Lidocaine is reported to have significant analgesic effects that are distinct from those produced by morphine (Wu et al. 2002). In this randomized double-blind, active-placebo-controlled, crossover trial, the authors demonstrated that stump pain was diminished both by morphine and by lidocaine while phantom pain was diminished only by morphine. These observations suggest that the mechanisms and pharmacological sensitivity of phantom and stump pains differ. Stump pain may be predominantly peripherally mediated via a mechanism involving sodium channels, while phantom pain may involve both peripheral and central mechanisms (Wu et al. 2002). Despite the observed efficacy, the drugs tested did not eliminate pain completely, suggesting that these patients may require multimodal therapy, and that future analgesic studies in this area should be expanded to include neuraxial opioids, anticonvulsants, and antidepressants to the currently tested drugs.
Abram and Yaksh in another animal model demonstrated that systemic local anesthetics can affect the behavioral responses to noxious stimulation by two distinct mechanisms (Abram and Yaksh 1994). While they are capable of blocking nociceptor-induced spinal sen-sitization, they do so incompletely and only at blood levels that are close to those associated with symptoms of toxicity. They also appear to have no effect on previously established spinal hypersensitivity. Therefore, it appears likely that the predominant effect of systemic lidocaine on neuropathic pain is through suppression of spontaneous impulse generation arising from injured nerve segments or associated dorsal root ganglia (Abram and Yaksh 1994).
Lidocaine is available as a 5% transdermal patch which is applied for 12 h per day and is approved for use in postherpetic neuralgia after the skin lesions have healed and the skin is intact. It can produce 30-40% reduction in pain in some patients. Although there are no controlled studies, some physicians are prescribing these patches for pain other than postherpetic neuralgia and the patients do get relief (e.g., low back pain and wrist pain). Galer reported in March 2005 at the American Pain Society annual meeting that his data strongly suggest that the patch (currently approved in the United States for treating postherpetic neuralgia) was as effective as celecoxib for reducing daily pain intensity in patients with osteoarthritis of the knee (Galer 2005).

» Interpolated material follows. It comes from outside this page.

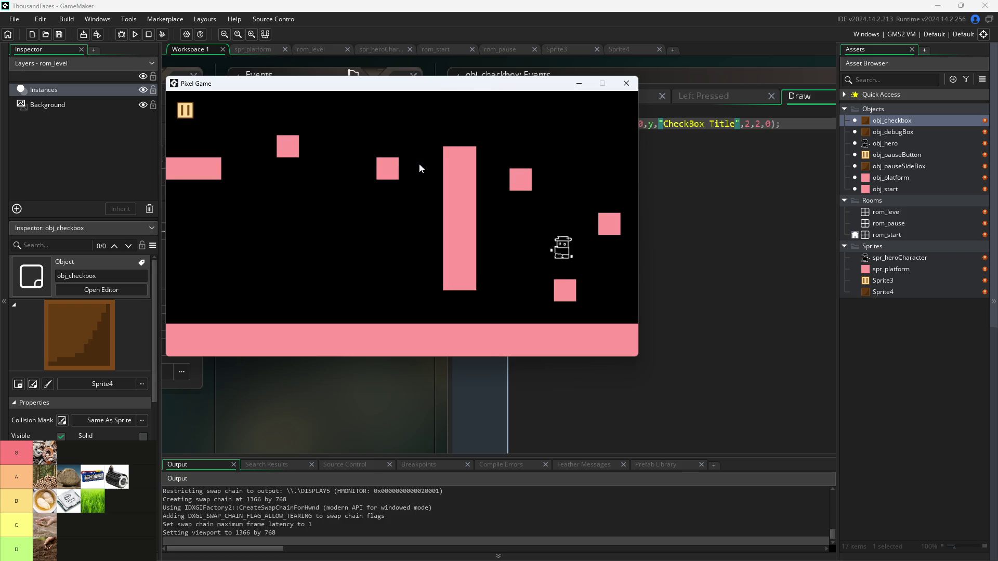
pyautogui.press('Left')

Mexilitine [Mexitil® (Boehr Ingelheim Pharmaceuticals, Ridgefield, CT) 150 mg advancing to qid dosing] is a cardiac antiarrhythmic drug which is a lidocaine analogue available in oral form (Management of Chronic Pain Syndromes 2005). For cardiac arrhythmias, both mexilitine and lidocaine decrease ventricular irritability, stabilize the Purkinje fiber system, and decrease circuit reentry arrhythmias. It is this sodium channel interaction that likely reduced the neural activity in studies of neuroma-generated nerve pain (Chabal et al. 1989).